Мой временный приятель поведал мне о месте, в котором когда-то имел удовольствия погостить:
– То место – огромная кладезь знаний для разных направлений мысли. Поместье древнего некогда знатного рода, – берущего своё начало ещё во времена, о которых думаешь, что их не могло быть и вовсе – собрало в себе несколько этажей библиотек и предметов искусства старше самого Бога. Там, конечно, можно утонуть, собственно, как и здесь, но если и есть ответы на вопросы вечности, то только там.
– Почему же вы не там?
– У меня не осталось вопросов.
Саморазрушение чертовски приятно, до поры до времени, но не приносит в жизнь ничего кроме краткосрочного удовольствия, которое теряется в прорве грязи и пустой глупости так быстро, что забываешь привкус удовлетворения и уже путаешь его оттенки с отвращением.
Я решил проститься с мелкими удовольствиями и сосредоточится на познании. Думал, если каждый день буду наполнять чем-то осмысленным, познаю, если не счастье, то хотя бы жизнь во всей её красе. Знания всегда притягивали меня, я купался в эйфории, когда узнавал о мире что-то, что казалось нереальным и чудным, я стягивал слой за слоем отвердевшую пыль с моего скудного сознания и представлял, сколько ещё узнаю, если буду двигаться, не сбавляя темп.
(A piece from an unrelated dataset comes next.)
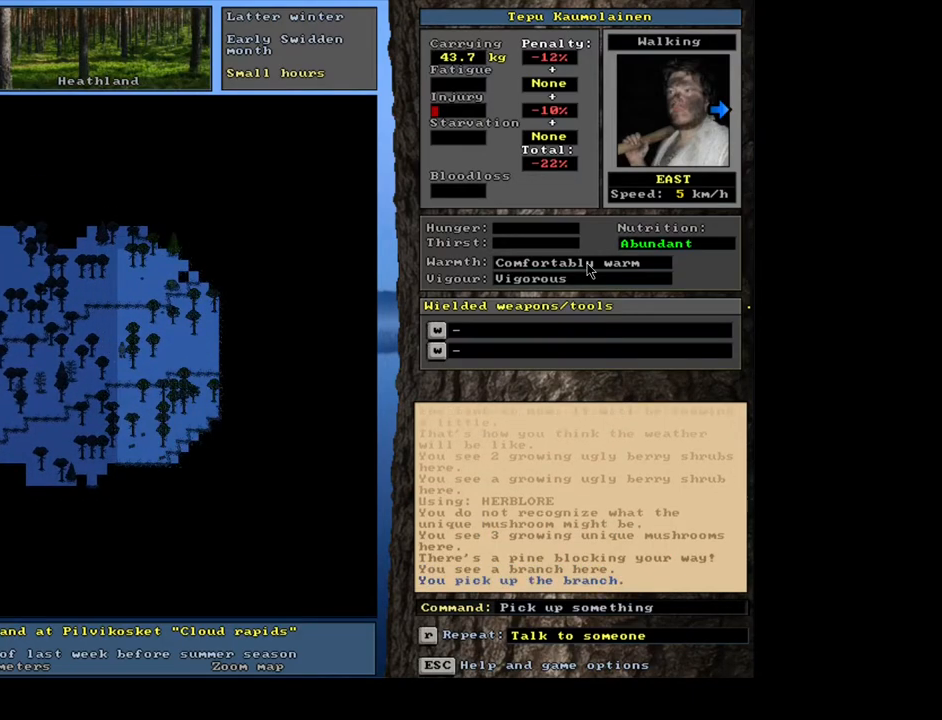
{"keys": [], "mouse": [], "events": [[250, "tab", "down"], [267, "d", "down"], [367, "d", "up"], [367, "tab", "up"]]}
И я хотел поделится этим чувством, показать, как прекрасен мир за стенами глупости, потому начал записывать.
Именно литература давала возможность понять и пережить весь спектр человеческих чувств, но она и пресыщала саму жизнь.
Как ни странно, книг в борделе оказалось куда больше, чем в моем родном доме. Я нашёл имена тех, о ком слышал, и тех, кто появился на литературном поприще совсем недавно.
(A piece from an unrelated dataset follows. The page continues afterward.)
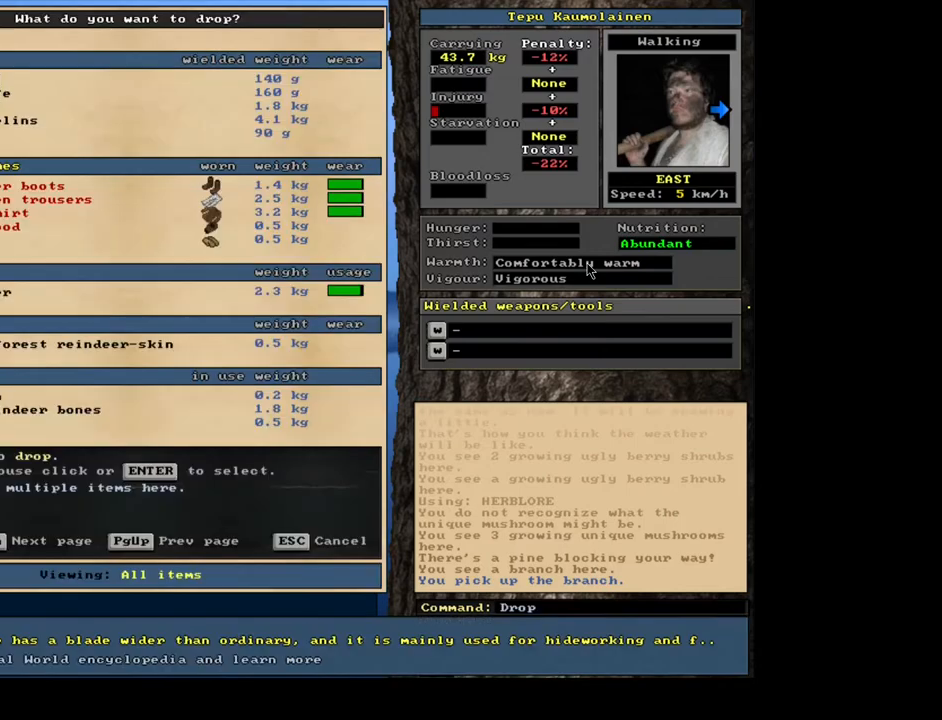
{"keys": [], "mouse": [], "events": [[33, "m", "down"], [117, "m", "up"]]}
Я получал экстаз каждый раз, стоило мне найти нечто тонкое и умное. Прочитав роман о молодом юноше, погрязшем в грехах, я ещё несколько дней не мог отойти от впечатлений.
Сколько ещё в мире было столь гениальных работ? А сколько ещё в мире того, что мне никогда не узнать, если это случайно не окажется перед глазами? Сколько ещё в мире того, что я пока не в силах осознать своим маленьким умом? Могу ли я достичь уровня хотя бы среднего, и как сравнить ум, если он невидим и неосязаем? Порой человек молчит, и ты думаешь, что сказать ему нечего, но на самом деле думает он о стольком, что его молчание гарант твоей беззаботной жизни, что неизбежно потерпела бы крах от разрушенных иллюзий.
Пока я спал, Арлет попыталась стащить моё кольцо, но оно так плотно засело на пальце, что стянуть его без ощутимых движений не удалось.
– Я недостаточно плачу тебе? Или тебе мало того, на что ты согласилась?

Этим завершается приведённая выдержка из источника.